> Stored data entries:
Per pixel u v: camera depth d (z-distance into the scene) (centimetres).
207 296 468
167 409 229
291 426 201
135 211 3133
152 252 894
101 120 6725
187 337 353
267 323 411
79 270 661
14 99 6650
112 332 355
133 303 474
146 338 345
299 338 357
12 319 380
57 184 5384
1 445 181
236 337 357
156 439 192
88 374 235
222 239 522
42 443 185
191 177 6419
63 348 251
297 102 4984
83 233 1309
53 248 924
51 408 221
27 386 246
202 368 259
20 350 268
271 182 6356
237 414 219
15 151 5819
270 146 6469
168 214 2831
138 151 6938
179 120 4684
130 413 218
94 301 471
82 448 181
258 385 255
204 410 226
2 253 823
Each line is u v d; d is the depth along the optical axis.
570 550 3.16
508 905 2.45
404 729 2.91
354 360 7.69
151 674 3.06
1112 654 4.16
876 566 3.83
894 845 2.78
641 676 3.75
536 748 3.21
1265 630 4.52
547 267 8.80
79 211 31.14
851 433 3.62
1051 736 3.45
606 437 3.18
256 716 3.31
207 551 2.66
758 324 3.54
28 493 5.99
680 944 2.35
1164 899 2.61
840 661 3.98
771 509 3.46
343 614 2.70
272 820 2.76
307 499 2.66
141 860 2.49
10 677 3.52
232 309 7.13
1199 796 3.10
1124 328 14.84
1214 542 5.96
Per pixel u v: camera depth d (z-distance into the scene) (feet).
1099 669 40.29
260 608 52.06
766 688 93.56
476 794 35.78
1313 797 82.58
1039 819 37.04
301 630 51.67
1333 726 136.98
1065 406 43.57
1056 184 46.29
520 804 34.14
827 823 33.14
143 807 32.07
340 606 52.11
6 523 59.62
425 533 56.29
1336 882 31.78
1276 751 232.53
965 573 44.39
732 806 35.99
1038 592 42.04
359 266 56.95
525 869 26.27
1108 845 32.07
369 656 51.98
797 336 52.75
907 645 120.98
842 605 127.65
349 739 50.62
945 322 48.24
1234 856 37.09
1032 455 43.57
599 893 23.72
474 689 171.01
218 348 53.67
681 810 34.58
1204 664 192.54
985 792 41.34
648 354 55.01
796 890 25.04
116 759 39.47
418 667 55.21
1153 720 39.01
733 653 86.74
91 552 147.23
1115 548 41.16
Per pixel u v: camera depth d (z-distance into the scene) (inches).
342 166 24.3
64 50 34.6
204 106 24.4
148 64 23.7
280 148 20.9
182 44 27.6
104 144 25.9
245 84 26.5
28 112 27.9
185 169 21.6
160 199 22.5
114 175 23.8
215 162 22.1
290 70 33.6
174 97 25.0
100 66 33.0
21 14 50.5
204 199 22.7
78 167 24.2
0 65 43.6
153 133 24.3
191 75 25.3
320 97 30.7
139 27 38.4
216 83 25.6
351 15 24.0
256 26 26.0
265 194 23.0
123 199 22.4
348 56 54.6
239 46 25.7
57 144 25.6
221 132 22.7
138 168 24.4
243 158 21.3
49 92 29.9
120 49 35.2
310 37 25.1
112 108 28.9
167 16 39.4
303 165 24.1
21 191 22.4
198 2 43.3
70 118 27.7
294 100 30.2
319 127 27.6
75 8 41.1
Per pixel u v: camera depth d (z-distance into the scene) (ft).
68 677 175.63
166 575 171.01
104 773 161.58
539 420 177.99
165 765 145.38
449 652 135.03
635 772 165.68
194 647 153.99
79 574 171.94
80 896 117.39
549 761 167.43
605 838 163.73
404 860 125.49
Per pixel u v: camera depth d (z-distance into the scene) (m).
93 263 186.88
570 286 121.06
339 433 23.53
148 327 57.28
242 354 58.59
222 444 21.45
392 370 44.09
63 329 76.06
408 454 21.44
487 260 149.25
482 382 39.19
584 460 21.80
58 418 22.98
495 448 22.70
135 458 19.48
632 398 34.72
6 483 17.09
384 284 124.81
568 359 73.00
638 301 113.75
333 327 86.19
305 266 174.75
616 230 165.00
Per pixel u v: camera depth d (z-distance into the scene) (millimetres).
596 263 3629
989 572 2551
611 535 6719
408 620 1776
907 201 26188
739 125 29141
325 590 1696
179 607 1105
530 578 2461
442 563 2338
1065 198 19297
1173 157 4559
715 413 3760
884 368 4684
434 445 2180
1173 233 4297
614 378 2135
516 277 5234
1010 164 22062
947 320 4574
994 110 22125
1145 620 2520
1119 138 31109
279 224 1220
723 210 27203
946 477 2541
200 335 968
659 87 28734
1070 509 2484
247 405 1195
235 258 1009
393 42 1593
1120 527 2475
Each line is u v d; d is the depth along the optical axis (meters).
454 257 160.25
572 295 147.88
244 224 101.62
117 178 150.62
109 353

> WHAT TO WORK ON: Could you return all the data above exactly as it appears?

> COMPLETED EXERCISE:
Per pixel u v: camera depth d (z-distance into the scene) (centimetres).
207 296 468
167 409 229
291 426 201
135 211 3133
152 252 894
101 120 6725
187 337 353
267 323 411
79 270 661
14 99 6650
112 332 355
133 303 474
146 338 345
299 338 357
12 319 380
57 184 5384
1 445 181
236 337 357
156 439 192
88 374 235
222 239 522
42 443 185
191 177 6419
63 348 251
297 102 4984
83 233 1309
53 248 924
51 408 221
27 386 246
202 368 259
20 350 268
271 182 6356
237 414 219
15 151 5819
270 146 6469
168 214 2831
138 151 6938
179 120 4684
130 413 218
94 301 471
82 448 181
258 385 255
204 410 226
2 253 823
Each line is u v d; d is the depth along the optical axis.
570 550 3.16
508 905 2.45
404 729 2.91
354 360 7.69
151 674 3.06
1112 654 4.16
876 566 3.83
894 845 2.78
641 676 3.75
536 748 3.21
1265 630 4.52
547 267 8.80
79 211 31.14
851 433 3.62
1051 736 3.45
606 437 3.18
256 716 3.31
207 551 2.66
758 324 3.54
28 493 5.99
680 944 2.35
1164 899 2.61
840 661 3.98
771 509 3.46
343 614 2.70
272 820 2.76
307 499 2.66
141 860 2.49
10 677 3.52
232 309 7.13
1199 796 3.10
1124 328 14.84
1214 542 5.96
Per pixel u v: camera depth d (z-distance into the scene) (feet).
1099 669 40.29
260 608 52.06
766 688 93.56
476 794 35.78
1313 797 82.58
1039 819 37.04
301 630 51.67
1333 726 136.98
1065 406 43.57
1056 184 46.29
520 804 34.14
827 823 33.14
143 807 32.07
340 606 52.11
6 523 59.62
425 533 56.29
1336 882 31.78
1276 751 232.53
965 573 44.39
732 806 35.99
1038 592 42.04
359 266 56.95
525 869 26.27
1108 845 32.07
369 656 51.98
797 336 52.75
907 645 120.98
842 605 127.65
349 739 50.62
945 322 48.24
1234 856 37.09
1032 455 43.57
599 893 23.72
474 689 171.01
218 348 53.67
681 810 34.58
1204 664 192.54
985 792 41.34
648 354 55.01
796 890 25.04
116 759 39.47
418 667 55.21
1153 720 39.01
733 653 86.74
91 552 147.23
1115 548 41.16
Per pixel u v: camera depth d (z-distance into the scene) (inches).
342 166 24.3
64 50 34.6
204 106 24.4
148 64 23.7
280 148 20.9
182 44 27.6
104 144 25.9
245 84 26.5
28 112 27.9
185 169 21.6
160 199 22.5
114 175 23.8
215 162 22.1
290 70 33.6
174 97 25.0
100 66 33.0
21 14 50.5
204 199 22.7
78 167 24.2
0 65 43.6
153 133 24.3
191 75 25.3
320 97 30.7
139 27 38.4
216 83 25.6
351 15 24.0
256 26 26.0
265 194 23.0
123 199 22.4
348 56 54.6
239 46 25.7
57 144 25.6
221 132 22.7
138 168 24.4
243 158 21.3
49 92 29.9
120 49 35.2
310 37 25.1
112 108 28.9
167 16 39.4
303 165 24.1
21 191 22.4
198 2 43.3
70 118 27.7
294 100 30.2
319 127 27.6
75 8 41.1
Per pixel u v: camera depth d (z-distance into the scene) (ft).
68 677 175.63
166 575 171.01
104 773 161.58
539 420 177.99
165 765 145.38
449 652 135.03
635 772 165.68
194 647 153.99
79 574 171.94
80 896 117.39
549 761 167.43
605 838 163.73
404 860 125.49
Per pixel u v: camera depth d (z-distance into the scene) (m).
93 263 186.88
570 286 121.06
339 433 23.53
148 327 57.28
242 354 58.59
222 444 21.45
392 370 44.09
63 329 76.06
408 454 21.44
487 260 149.25
482 382 39.19
584 460 21.80
58 418 22.98
495 448 22.70
135 458 19.48
632 398 34.72
6 483 17.09
384 284 124.81
568 359 73.00
638 301 113.75
333 327 86.19
305 266 174.75
616 230 165.00
Per pixel u v: camera depth d (z-distance into the scene) (millimetres).
596 263 3629
989 572 2551
611 535 6719
408 620 1776
907 201 26188
739 125 29141
325 590 1696
179 607 1105
530 578 2461
442 563 2338
1065 198 19297
1173 157 4559
715 413 3760
884 368 4684
434 445 2180
1173 233 4297
614 378 2135
516 277 5234
1010 164 22062
947 320 4574
994 110 22125
1145 620 2520
1119 138 31109
279 224 1220
723 210 27203
946 477 2541
200 335 968
659 87 28734
1070 509 2484
247 405 1195
235 258 1009
393 42 1593
1120 527 2475
Each line is u v d; d is the depth along the optical axis (meters).
454 257 160.25
572 295 147.88
244 224 101.62
117 178 150.62
109 353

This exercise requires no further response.